I would restate: The meaninglessness that plays on it is amazingly stupendous. With high soaring meaningless thoughts running across the heads of Yossarian and Clevinger are probably the most understandably associative to the thoughts that might have had infested the minds of then society.
Remember the lines ?
'That’s nothing to be ashamed of,' Major Major counseled him kindly. 'We’re all afraid.'
'I’m not ashamed,’ Yossarian said. ‘I’m just afraid.'"
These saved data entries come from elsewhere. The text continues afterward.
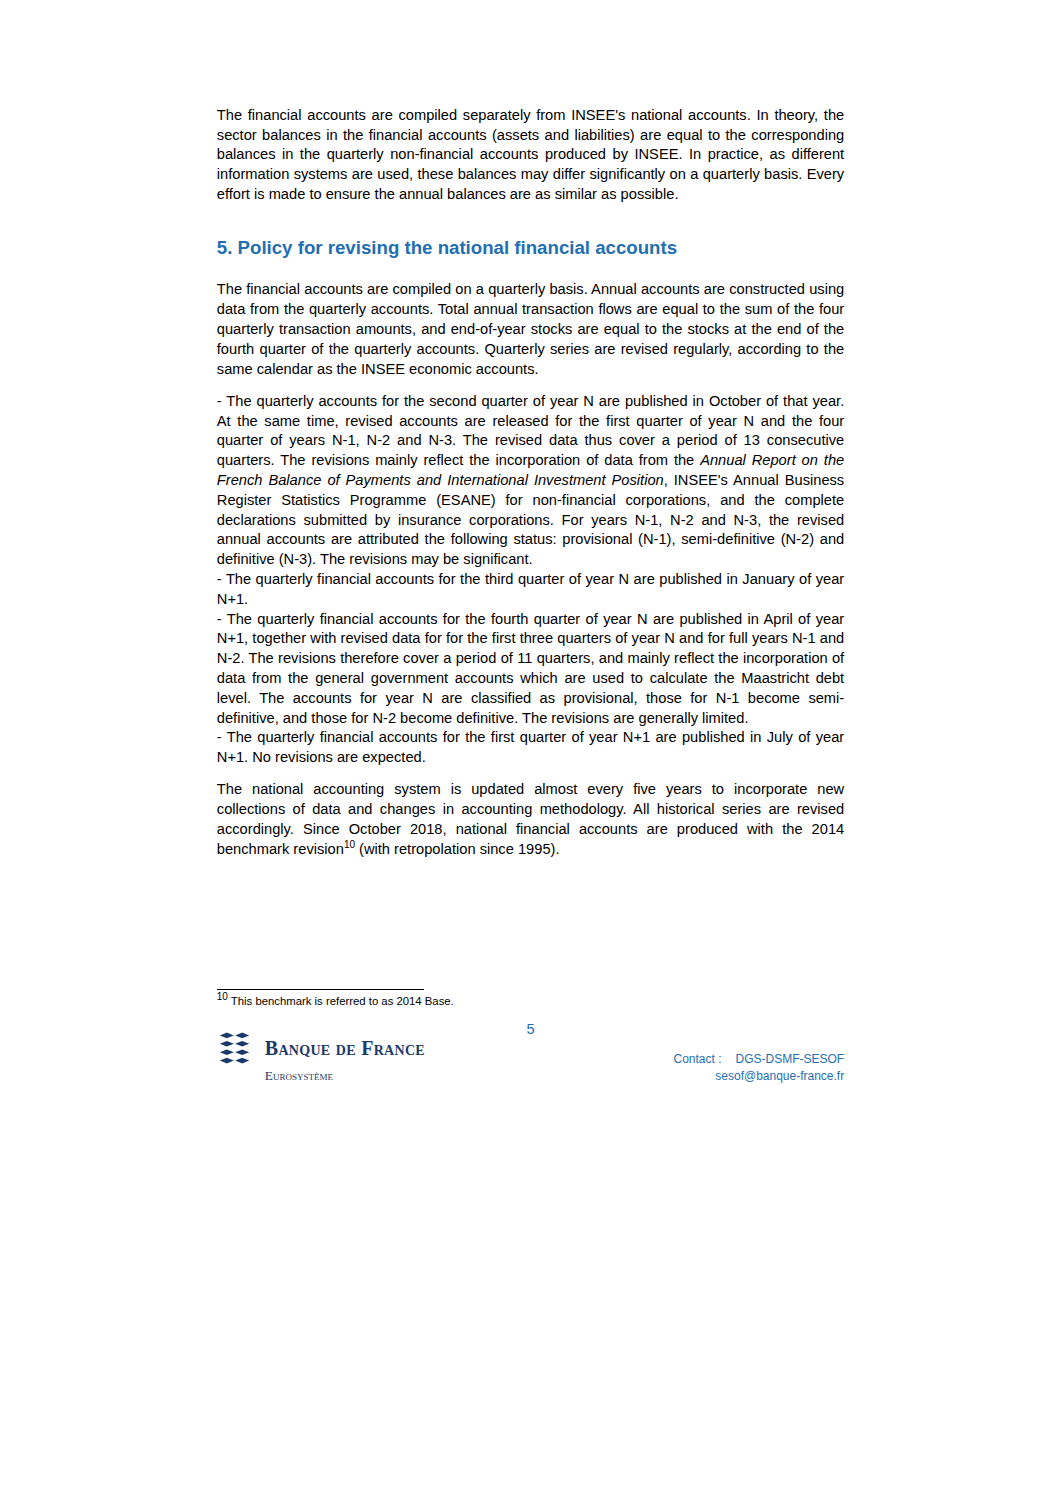The financial accounts are compiled separately from INSEE's national accounts. In theory, the sector balances in the financial accounts (assets and liabilities) are equal to the corresponding balances in the quarterly non-financial accounts produced by INSEE. In practice, as different information systems are used, these balances may differ significantly on a quarterly basis. Every effort is made to ensure the annual balances are as similar as possible.
5. Policy for revising the national financial accounts
The financial accounts are compiled on a quarterly basis. Annual accounts are constructed using data from the quarterly accounts. Total annual transaction flows are equal to the sum of the four quarterly transaction amounts, and end-of-year stocks are equal to the stocks at the end of the fourth quarter of the quarterly accounts. Quarterly series are revised regularly, according to the same calendar as the INSEE economic accounts.
- The quarterly accounts for the second quarter of year N are published in October of that year. At the same time, revised accounts are released for the first quarter of year N and the four quarter of years N-1, N-2 and N-3. The revised data thus cover a period of 13 consecutive quarters. The revisions mainly reflect the incorporation of data from the Annual Report on the French Balance of Payments and International Investment Position, INSEE's Annual Business Register Statistics Programme (ESANE) for non-financial corporations, and the complete declarations submitted by insurance corporations. For years N-1, N-2 and N-3, the revised annual accounts are attributed the following status: provisional (N-1), semi-definitive (N-2) and definitive (N-3). The revisions may be significant.
- The quarterly financial accounts for the third quarter of year N are published in January of year N+1.
- The quarterly financial accounts for the fourth quarter of year N are published in April of year N+1, together with revised data for for the first three quarters of year N and for full years N-1 and N-2. The revisions therefore cover a period of 11 quarters, and mainly reflect the incorporation of data from the general government accounts which are used to calculate the Maastricht debt level. The accounts for year N are classified as provisional, those for N-1 become semi-definitive, and those for N-2 become definitive. The revisions are generally limited.
- The quarterly financial accounts for the first quarter of year N+1 are published in July of year N+1. No revisions are expected.
The national accounting system is updated almost every five years to incorporate new collections of data and changes in accounting methodology. All historical series are revised accordingly. Since October 2018, national financial accounts are produced with the 2014 benchmark revision10 (with retropolation since 1995).
10 This benchmark is referred to as 2014 Base.
5
Banque de France
Eurosystème
Contact : DGS-DSMF-SESOF
sesof@banque-france.fr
It shows a shared feeling of loss and hopelessness shrouded in every action. What might happen next can go unpredictably hapless with utter lack of support by anything one can see around. The men have already lost their brains with the war, nature is just to be pitied with the destruction going on. There is a lack of sense. And the outburst is in Yossarian’s word in next 100 pages where he says “How can he live and I have to die? or Damn the thing how can I live and he has to die? “ Loss surround.
A brilliant novel if somebody really wants to delve the inner workings of psychology. And a useful penny for the thought of warring nations.